How do I solve this DE method problem with y'cosx = 1-y^2?

[gbacsf]

What method would be used to solve this DE, it look like a Bernoulli but isn't. I'm lost.

y'cosx = 1-y^2

Thanks,

Gab

 

[neutrino]

It looks like you can separate the variables.

 

[Pseudo Statistic]

Treat y' as the limiting ratio dy/dx.
Your aim is to get the xs (and dx) on one side, and the ys (and dy) on the other side and integrate...

 

[gbacsf]

I'm not sure if I can solve it that way. I did some digging and found its in the form of a Riccati eq.

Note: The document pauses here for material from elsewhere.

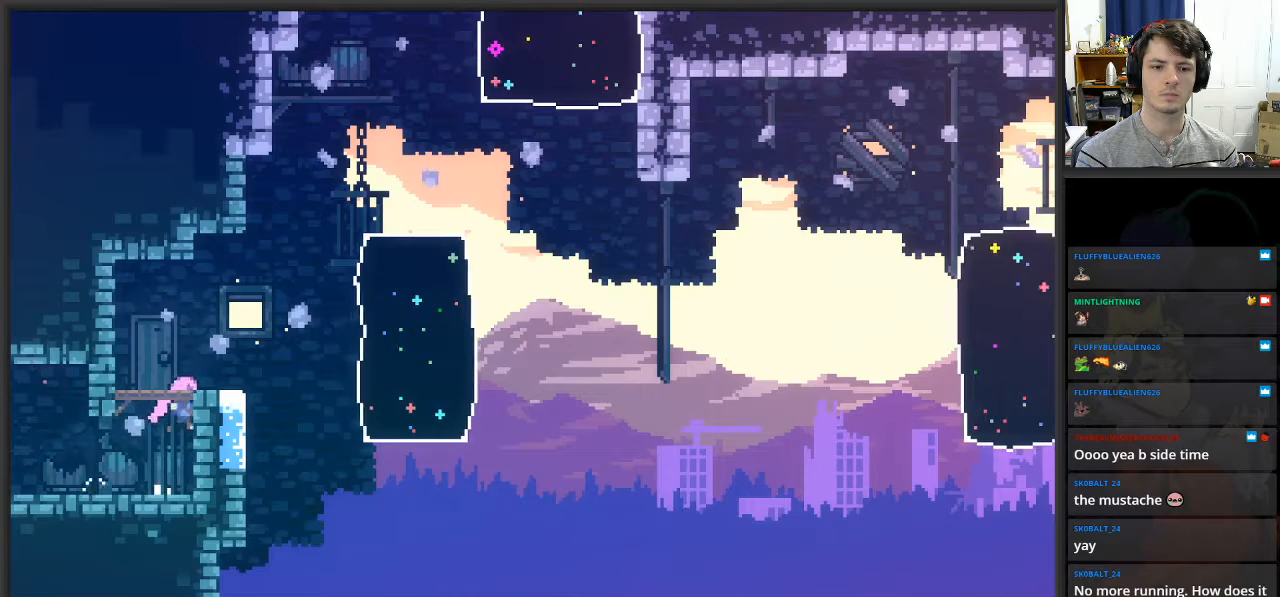
{"buttons": [], "left_stick": "center", "right_stick": "center", "events": [[17, "left_stick", "up-right"], [117, "left_stick", "right"], [183, "A", "up"], [317, "left_stick", "center"]]}
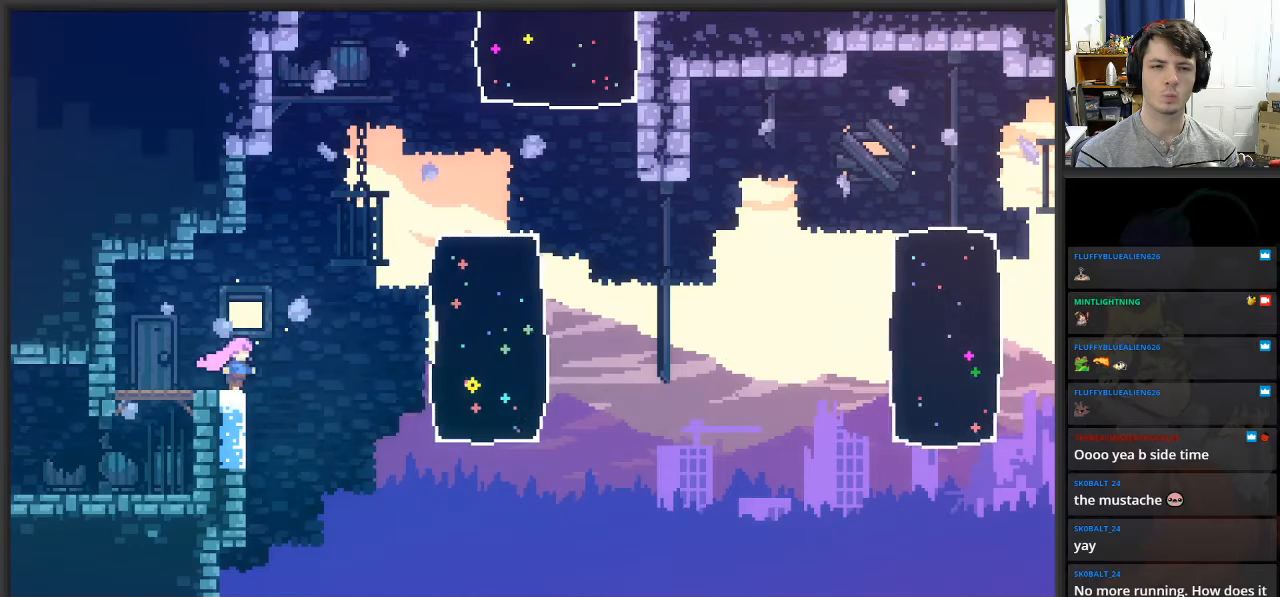
{"buttons": [], "left_stick": "left", "right_stick": "center", "events": [[67, "left_stick", "right"], [233, "left_stick", "left"]]}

http://en.wikipedia.org/wiki/Riccati_equation

But I'm not sure how to apply it to this problem, any help?

Thanks

 

[FrogPad]

Hint:

\frac{dy}{dx} \,\, \frac{\cos x}{1-y^2}=1

 

[gbacsf]

Well from that I can say that y=sin(x) is a solution.

Then I get:

z' +(-2*tan(x))*z = 1/cos(x)

So then I solve this linear equation:

(sin(x) + C)/(cos(x))^2

 

[J77]

The next step should be to substitute: y=\sin(u) into the equation FrogPad gave.